§ What you will do: Please retype the records starting with the line that contains "What is the difference" and going on through the line that contains "Reading left to", both included, leaving out the pictures.

Segment Start: Information provided

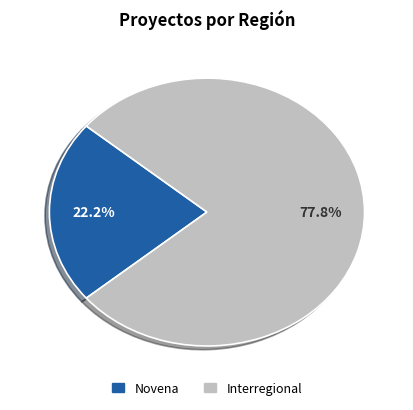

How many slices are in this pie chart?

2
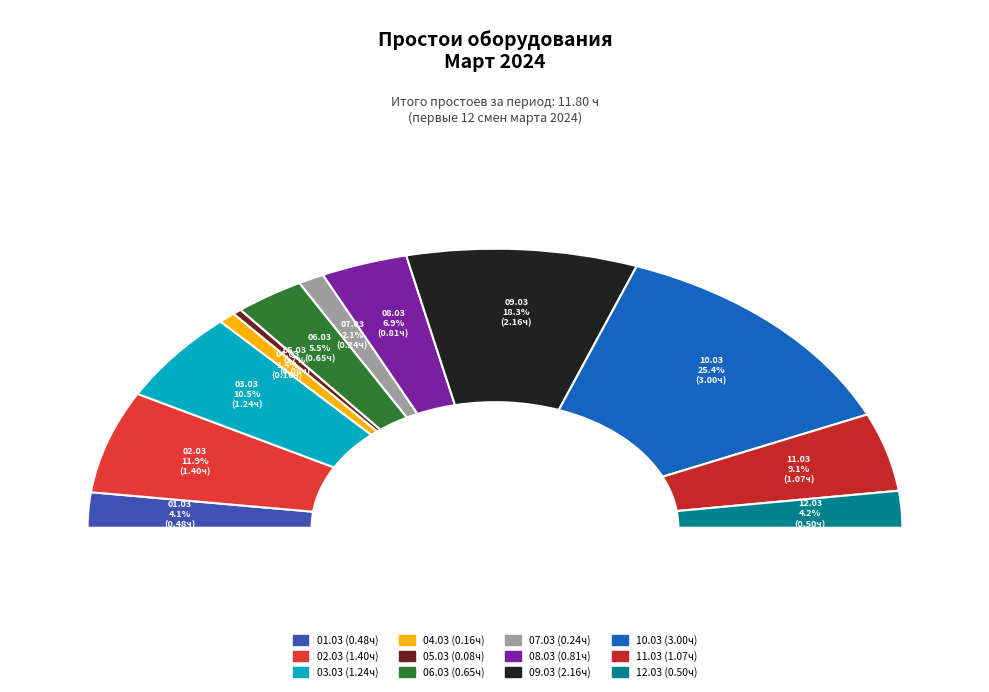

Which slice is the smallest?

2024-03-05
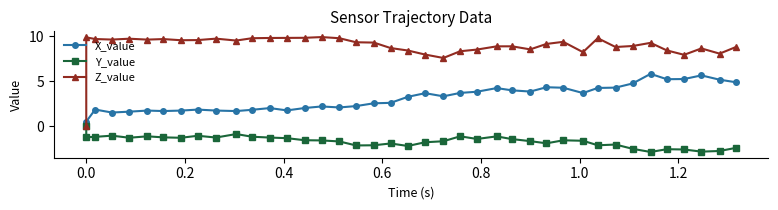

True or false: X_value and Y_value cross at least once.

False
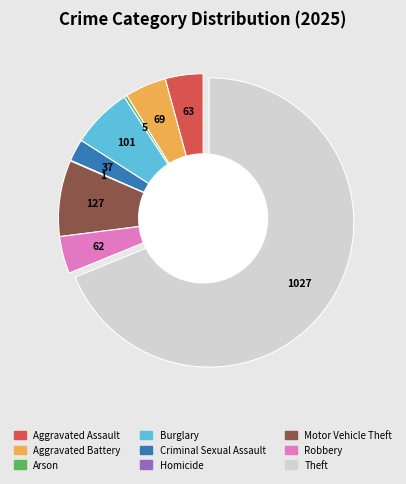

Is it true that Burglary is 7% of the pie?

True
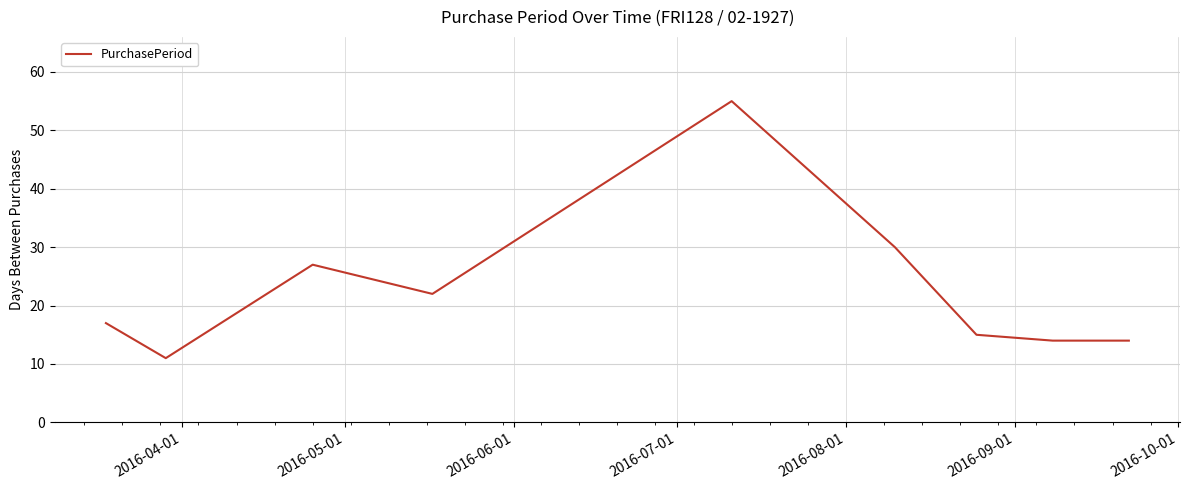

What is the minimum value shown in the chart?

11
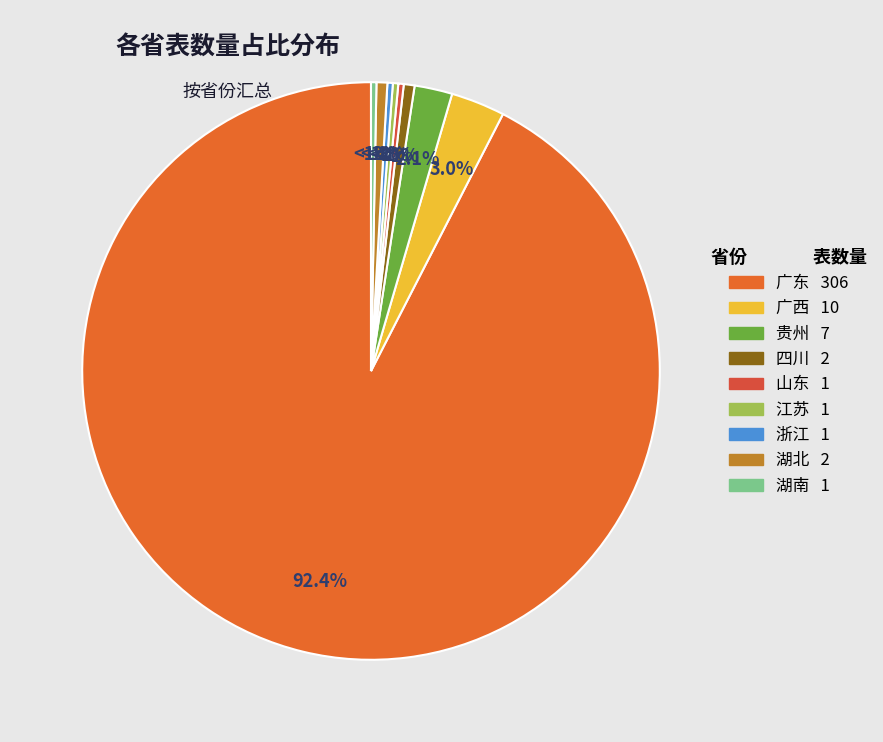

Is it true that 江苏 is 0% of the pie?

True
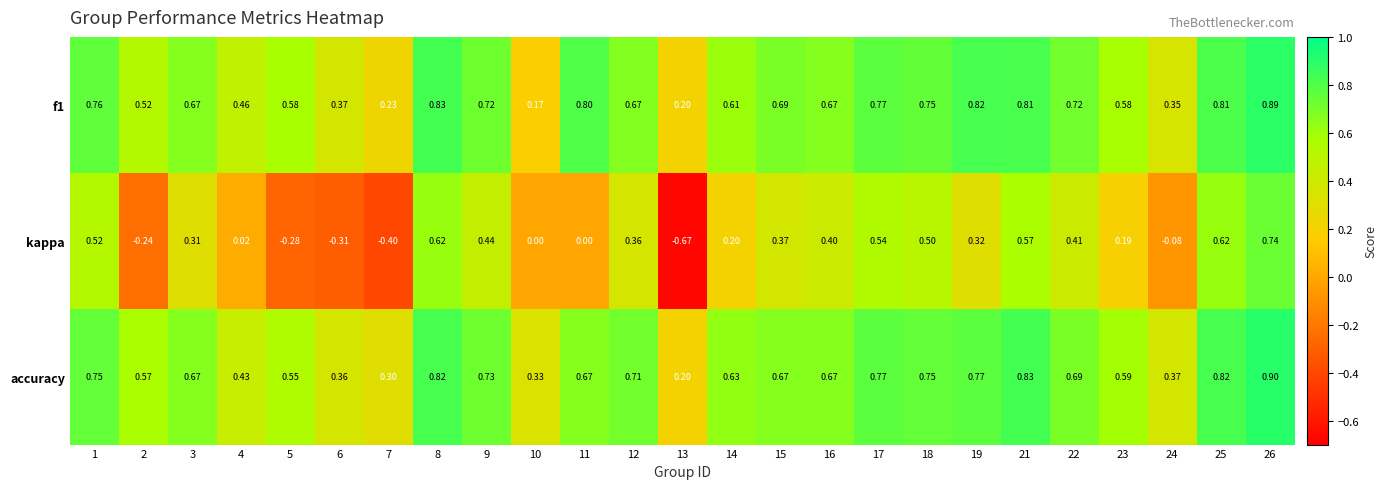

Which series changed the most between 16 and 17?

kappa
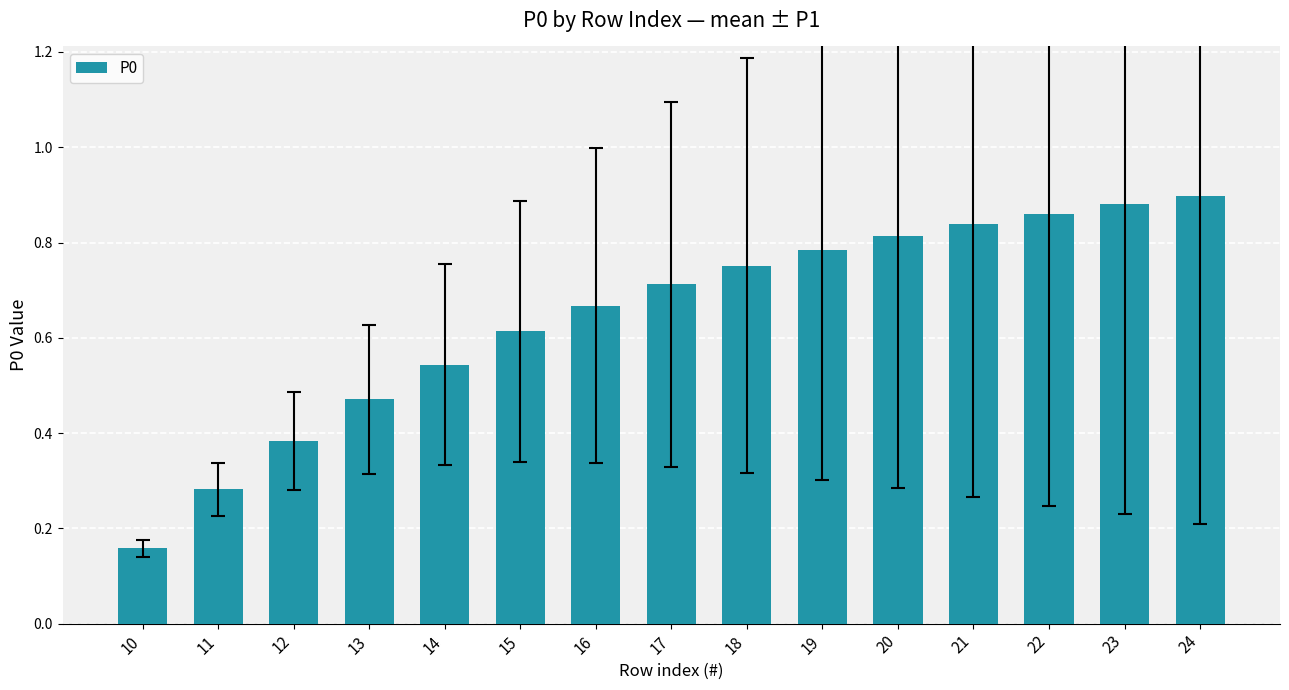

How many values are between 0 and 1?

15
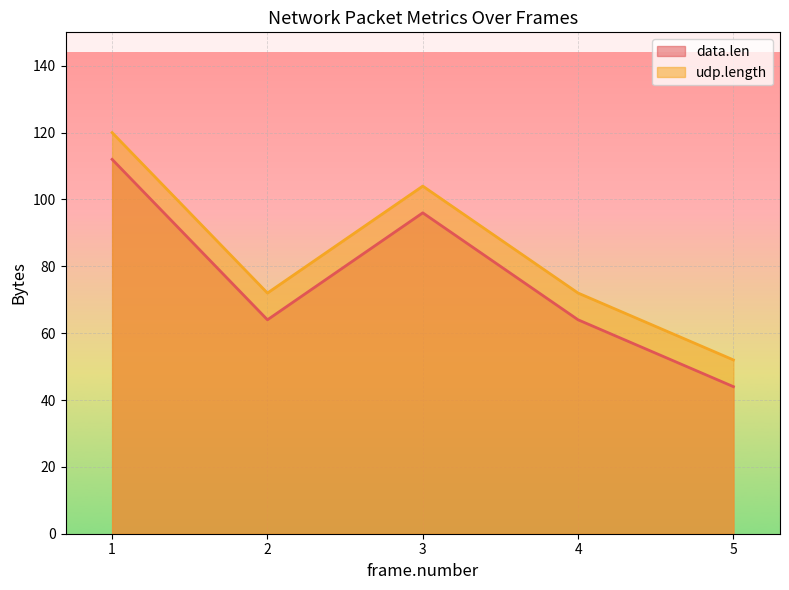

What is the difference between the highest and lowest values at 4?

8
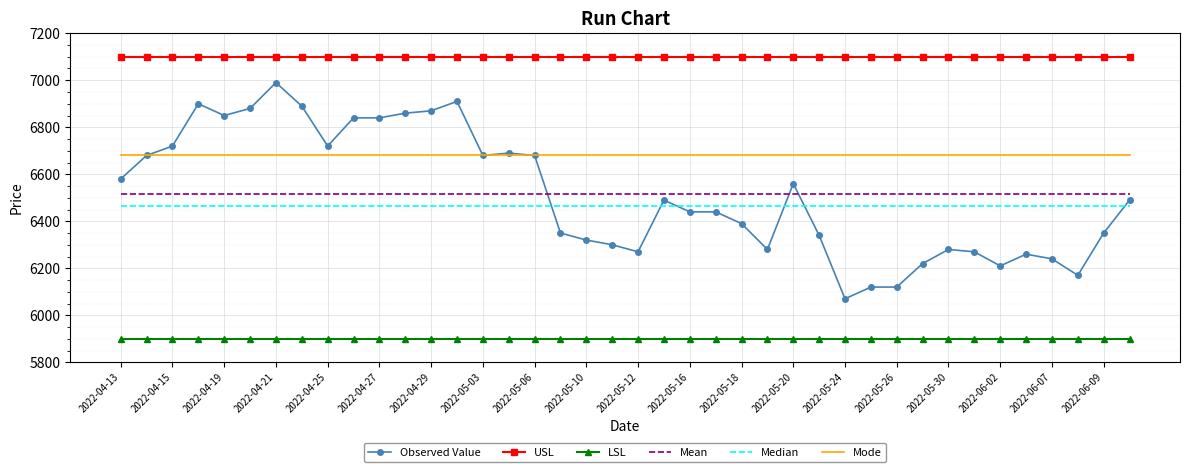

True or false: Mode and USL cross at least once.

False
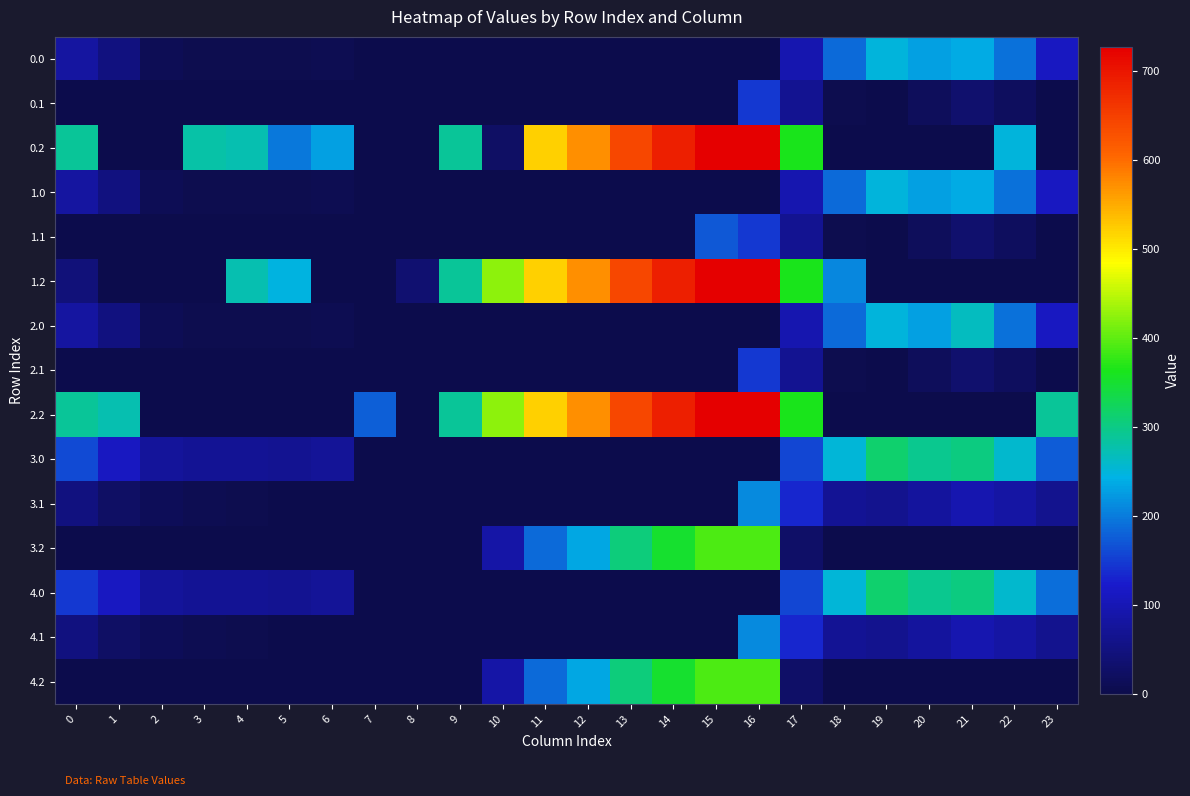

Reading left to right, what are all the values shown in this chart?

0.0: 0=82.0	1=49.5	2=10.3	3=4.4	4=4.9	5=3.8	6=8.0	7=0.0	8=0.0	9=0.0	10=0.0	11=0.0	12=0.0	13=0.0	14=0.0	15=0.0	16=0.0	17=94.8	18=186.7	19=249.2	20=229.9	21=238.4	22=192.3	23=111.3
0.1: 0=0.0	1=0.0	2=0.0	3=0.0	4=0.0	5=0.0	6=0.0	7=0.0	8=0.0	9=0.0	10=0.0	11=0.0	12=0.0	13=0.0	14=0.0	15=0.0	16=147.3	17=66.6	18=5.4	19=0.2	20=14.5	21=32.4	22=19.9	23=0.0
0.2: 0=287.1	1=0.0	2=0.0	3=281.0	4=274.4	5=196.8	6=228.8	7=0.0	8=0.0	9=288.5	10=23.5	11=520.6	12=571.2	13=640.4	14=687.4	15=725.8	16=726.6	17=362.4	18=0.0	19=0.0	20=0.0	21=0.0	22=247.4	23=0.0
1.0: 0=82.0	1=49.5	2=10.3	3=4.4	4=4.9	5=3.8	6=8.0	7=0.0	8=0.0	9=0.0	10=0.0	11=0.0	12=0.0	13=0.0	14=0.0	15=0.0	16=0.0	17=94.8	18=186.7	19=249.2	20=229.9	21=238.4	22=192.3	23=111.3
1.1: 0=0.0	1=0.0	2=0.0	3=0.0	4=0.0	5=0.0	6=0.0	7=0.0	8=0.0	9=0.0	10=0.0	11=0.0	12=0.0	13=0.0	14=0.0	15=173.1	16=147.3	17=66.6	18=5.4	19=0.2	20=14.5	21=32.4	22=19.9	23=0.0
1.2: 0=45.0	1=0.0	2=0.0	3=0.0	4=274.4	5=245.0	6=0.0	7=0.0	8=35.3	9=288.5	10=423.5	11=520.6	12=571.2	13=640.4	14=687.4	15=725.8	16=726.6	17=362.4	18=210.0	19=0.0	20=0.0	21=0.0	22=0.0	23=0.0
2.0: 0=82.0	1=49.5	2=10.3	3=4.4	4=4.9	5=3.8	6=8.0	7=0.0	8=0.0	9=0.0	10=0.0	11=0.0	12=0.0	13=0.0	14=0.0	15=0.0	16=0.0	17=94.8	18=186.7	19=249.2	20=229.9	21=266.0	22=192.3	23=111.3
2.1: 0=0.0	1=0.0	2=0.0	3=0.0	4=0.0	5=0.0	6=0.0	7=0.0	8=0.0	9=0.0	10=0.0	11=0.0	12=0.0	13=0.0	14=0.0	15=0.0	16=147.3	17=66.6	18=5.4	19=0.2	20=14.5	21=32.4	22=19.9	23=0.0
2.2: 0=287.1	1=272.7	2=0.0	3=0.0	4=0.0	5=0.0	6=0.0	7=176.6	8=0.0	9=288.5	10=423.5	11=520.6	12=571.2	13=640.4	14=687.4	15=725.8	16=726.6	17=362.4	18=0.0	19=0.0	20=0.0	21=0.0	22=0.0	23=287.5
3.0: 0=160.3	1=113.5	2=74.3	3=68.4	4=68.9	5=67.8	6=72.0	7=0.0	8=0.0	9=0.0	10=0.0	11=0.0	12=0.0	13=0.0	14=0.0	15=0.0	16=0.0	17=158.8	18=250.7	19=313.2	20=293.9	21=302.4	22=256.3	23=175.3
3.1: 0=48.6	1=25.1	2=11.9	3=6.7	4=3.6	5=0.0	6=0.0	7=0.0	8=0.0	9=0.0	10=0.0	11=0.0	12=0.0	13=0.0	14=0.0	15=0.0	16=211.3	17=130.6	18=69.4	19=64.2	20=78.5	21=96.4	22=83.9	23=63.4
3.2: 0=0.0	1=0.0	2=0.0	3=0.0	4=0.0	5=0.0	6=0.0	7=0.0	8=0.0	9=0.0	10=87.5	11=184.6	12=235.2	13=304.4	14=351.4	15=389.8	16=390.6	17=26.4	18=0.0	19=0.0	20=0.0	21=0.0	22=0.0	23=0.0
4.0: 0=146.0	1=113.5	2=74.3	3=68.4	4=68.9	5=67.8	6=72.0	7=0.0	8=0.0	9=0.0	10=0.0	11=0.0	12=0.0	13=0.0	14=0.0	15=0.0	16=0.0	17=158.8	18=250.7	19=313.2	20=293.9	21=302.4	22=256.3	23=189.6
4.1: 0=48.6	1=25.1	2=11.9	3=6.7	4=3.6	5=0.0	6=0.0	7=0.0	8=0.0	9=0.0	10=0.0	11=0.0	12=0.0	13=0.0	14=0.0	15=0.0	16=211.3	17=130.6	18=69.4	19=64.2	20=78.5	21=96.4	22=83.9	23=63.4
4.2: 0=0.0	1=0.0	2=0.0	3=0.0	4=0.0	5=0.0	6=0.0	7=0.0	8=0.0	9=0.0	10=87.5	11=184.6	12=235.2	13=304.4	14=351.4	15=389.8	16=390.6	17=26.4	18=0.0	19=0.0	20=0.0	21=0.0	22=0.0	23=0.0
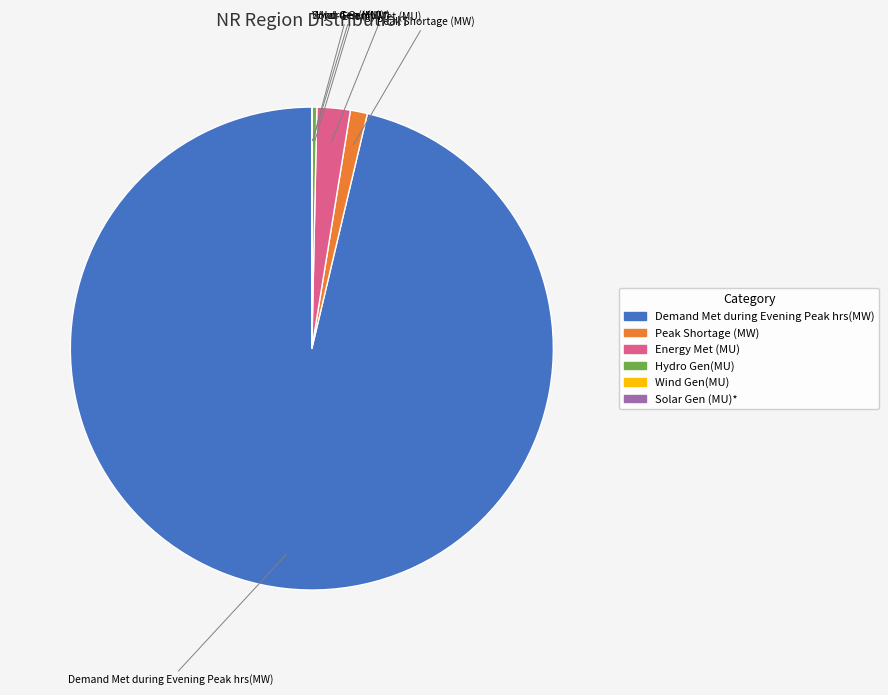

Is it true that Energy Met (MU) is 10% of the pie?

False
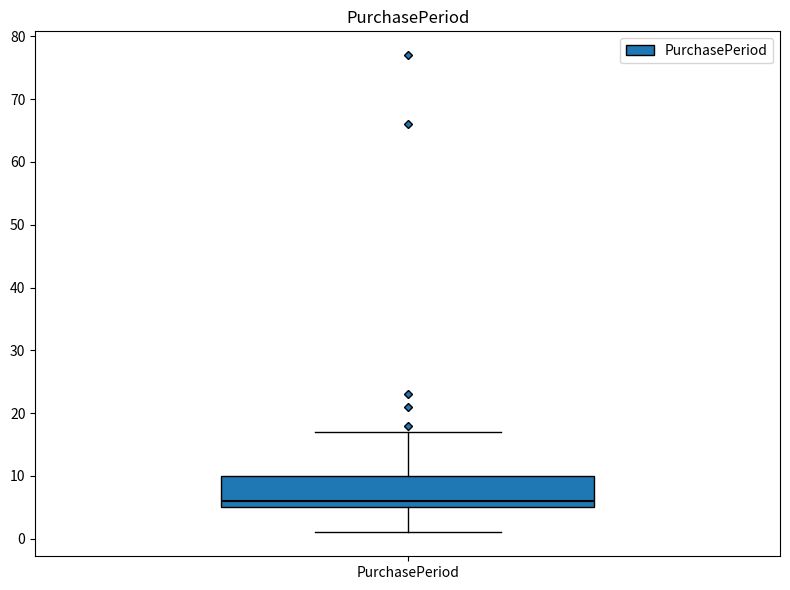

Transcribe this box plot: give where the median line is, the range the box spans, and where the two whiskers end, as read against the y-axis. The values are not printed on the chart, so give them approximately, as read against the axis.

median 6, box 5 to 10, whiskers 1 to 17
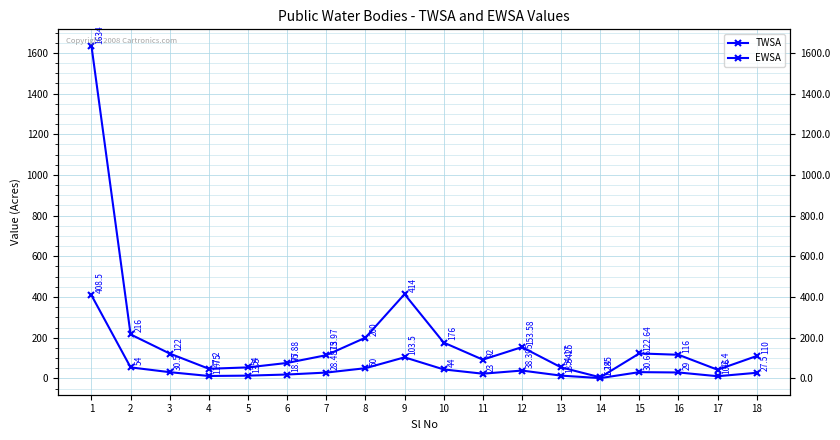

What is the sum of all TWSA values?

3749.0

Segment End: Information provided

§ Answer to the exercise:
What is the difference between the highest and lowest values at 4?

8

True or false: Mode and USL cross at least once.

False

Reading left to right, what are all the values shown in this chart?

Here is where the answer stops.